Ступив в лес, я тут же оказалась в темноте. Ветки и лианы образовывали тоннели в зловещей массе зеленых щупалец. Жара давила на грудь, высасывала соки, лишала жизненных сил, словно паразит. Мошки накрывали голову жужжащей шапкой. Солдаты шли военным шагом, со скоростью почти четыре мили в час. По моим ребрам улитками сползали струйки пота. Мы замедляли шаг лишь для того, чтобы обойти часто попадавшиеся на пути болота, балансируя на гнилых бревнах и с трудом ступая по мутной воде. Через час утомительного блуждания мы вышли в поле, где полдюжины ощипанных кустиков коки пытались отвоевать территорию у джунглей, расползающихся молниеносными темпами.
Солдаты замедлили шаг, осмотрелись, сели покурить. Я ждала, прихлопывая кусачих мошек, и спрашивала себя: что мы делаем в этом богом забытом месте? Потом решила задать вопрос одному из солдат.
– Мы патрулируем все тропы, – ответил он, пожимая плечами, и затянулся сигаретой.
Перед моими глазами возникла карта Боливии. Чапаре – огромное зеленое пятно на востоке. Тысячи квадратных миль густых тропических зарослей. «Это же просто нелепо», – подумала я, когда мы пустились в долгий обратный путь. Совершенно бессмысленные поиски. Да они не найдут тут и шарика жеваных листьев. Я спросила лейтенанта, сколько лабораторий в год они в среднем сжигали на этой тропе.

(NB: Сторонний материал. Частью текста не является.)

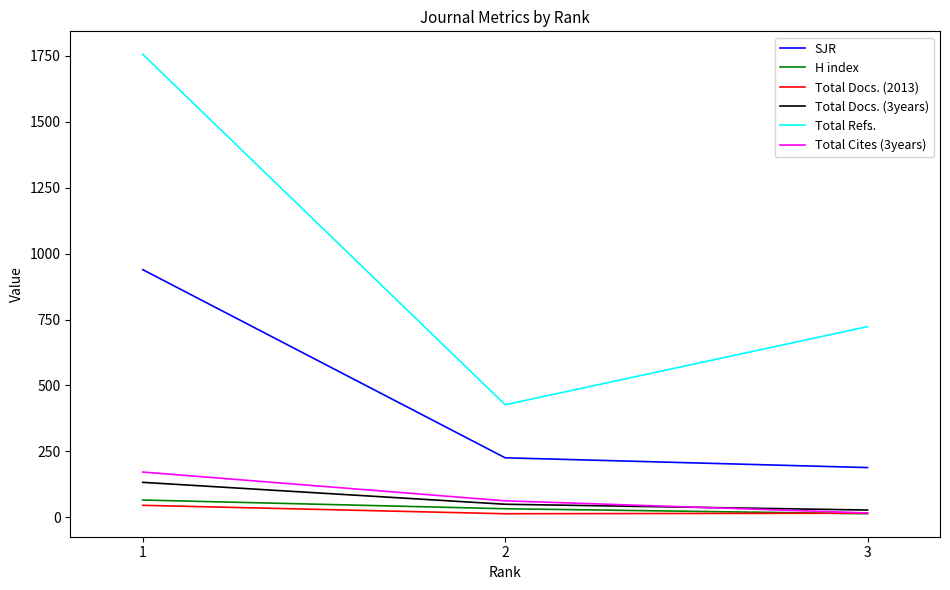

Where does the Total Refs. series first go above 723?

1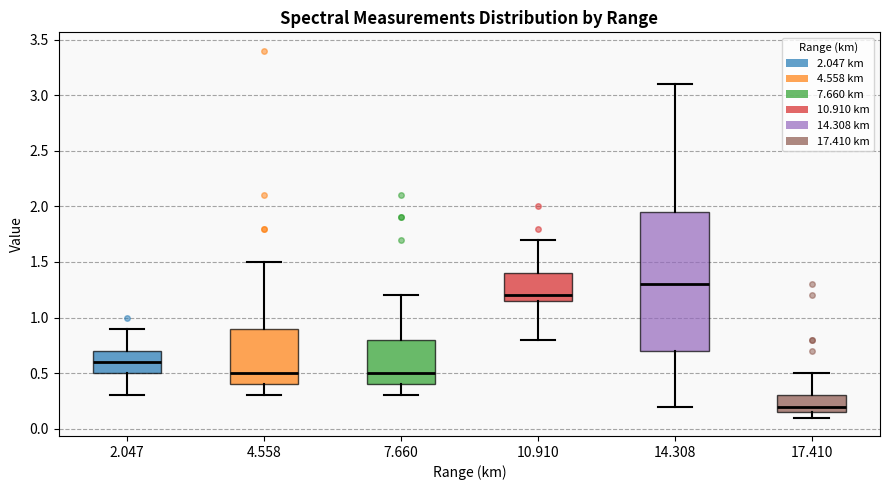

Where is the lower edge of the box at x = 14.308 on the y-axis? The values are not printed on the chart, so give them approximately, as read against the axis.

0.70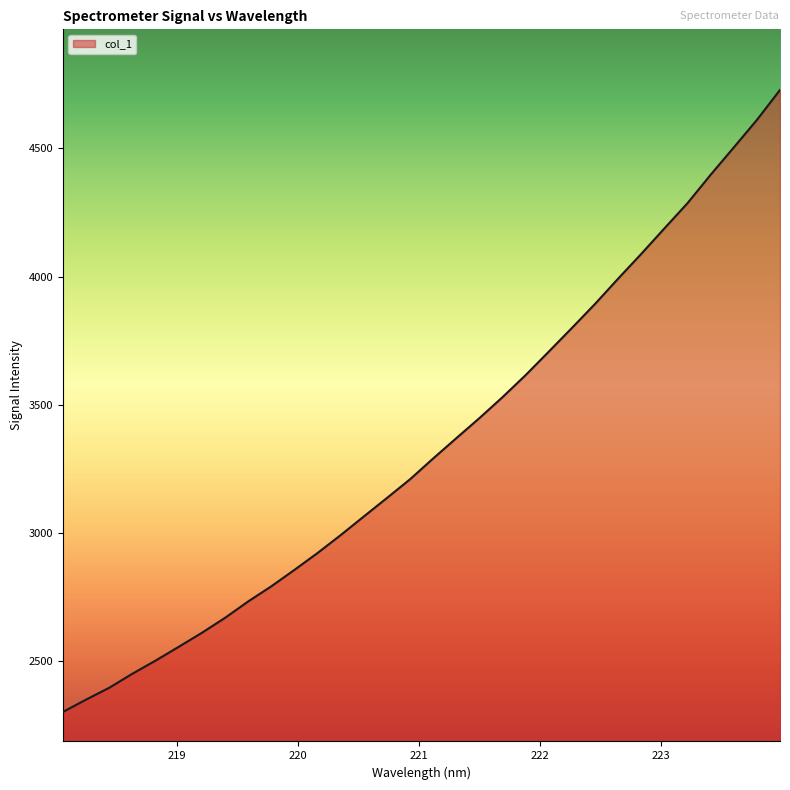

What is the minimum value shown in the chart?

2302.2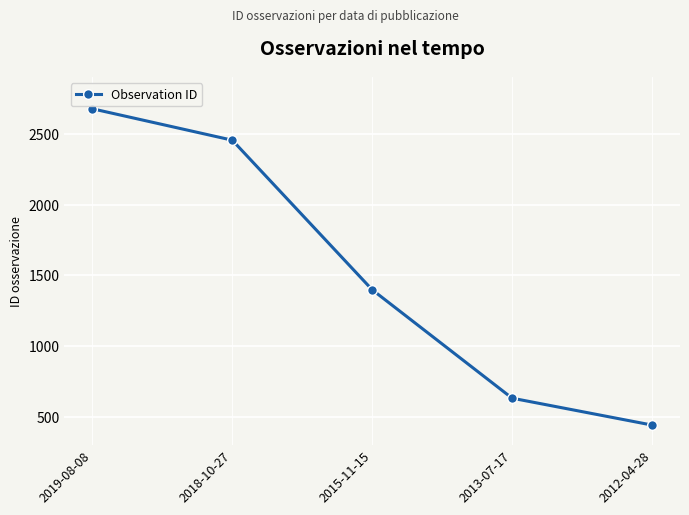

At which label is the value closest to 1559?

2015-11-15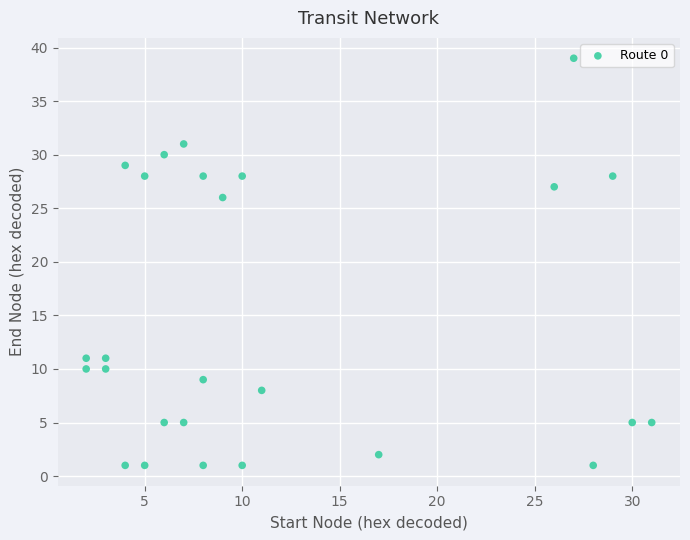

What Y value in the scatter plot is closest to 20?

26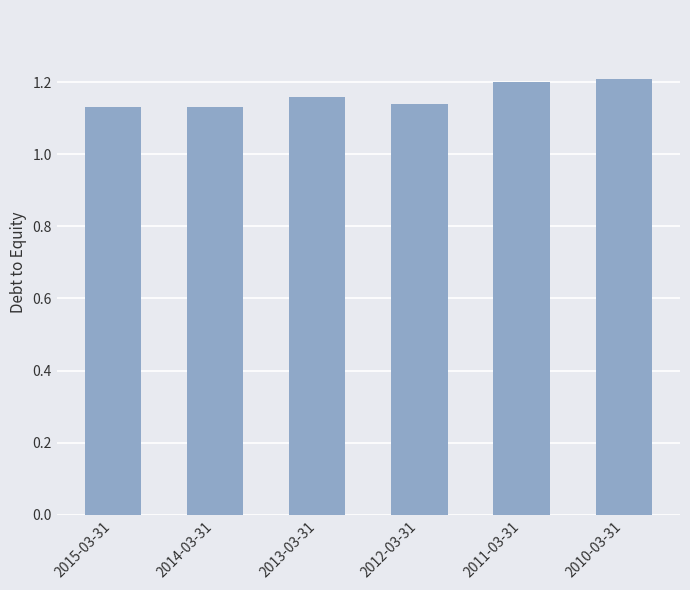

What position from the left is 2011-03-31?

5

– Около двухсот, – ответил он.
Когда мы совершили еще две неудачные вылазки в джунгли, я начала понимать их метод. Они по-прежнему искали иголку в стоге сена, однако поиск был просчитан. Солдаты во главе шеренги высматривали следы, ошметки листьев – любые признаки того, что недавно здесь прошли люди. Поскольку фермеры таскали тяжелые мешки с листьями, их ботинки глубоко отпечатывались в грязи. Для содержания лаборатории обычно требовалось несколько сотен галлонов воды, и поэтому их почти всегда строили на берегу ручья. Ровный ландшафт и сухая земля также играли свою роль. Если лаборатория располагалась рядом с полем, где выращивали коку, мешки не пришлось бы тащить на большое расстояние; еще лучше, если рядом была дорога, так как в изготовлении кокаиновой пасты в немалых количествах использовалось дизельное топливо. Все это приводило к тому, что лучшими местами для лабораторий продолжали пользоваться и дальше, несмотря на то что военные знали их местонахождение. Это была продуманная игра в рулетку – пожертвовать несколькими лабораториями, но сохранить большинство.
Солдаты не были в восторге от своей работы, но и не питали особой ненависти к бесконечному хождению по джунглям. Как почтальон, разносящий почту, они были готовы к тому, что придется проделать долгий путь. Никто не стал жаловаться, когда прошло время обеда. Не волновала их и промокшая одежда, и дохлые мошки, утонувшие в поту на шее.
Мы были на ногах почти с рассвета. Солнце неуклонно двигалось к западной линии горизонта. И вот, когда я уже не надеялась, что мы найдем лабораторию, рация лейтенанта затрещала. Впервые голос на прерываемой помехами линии показался мне встревоженным. Оказалось, один из ближайших патрулей обнаружил «белое золото».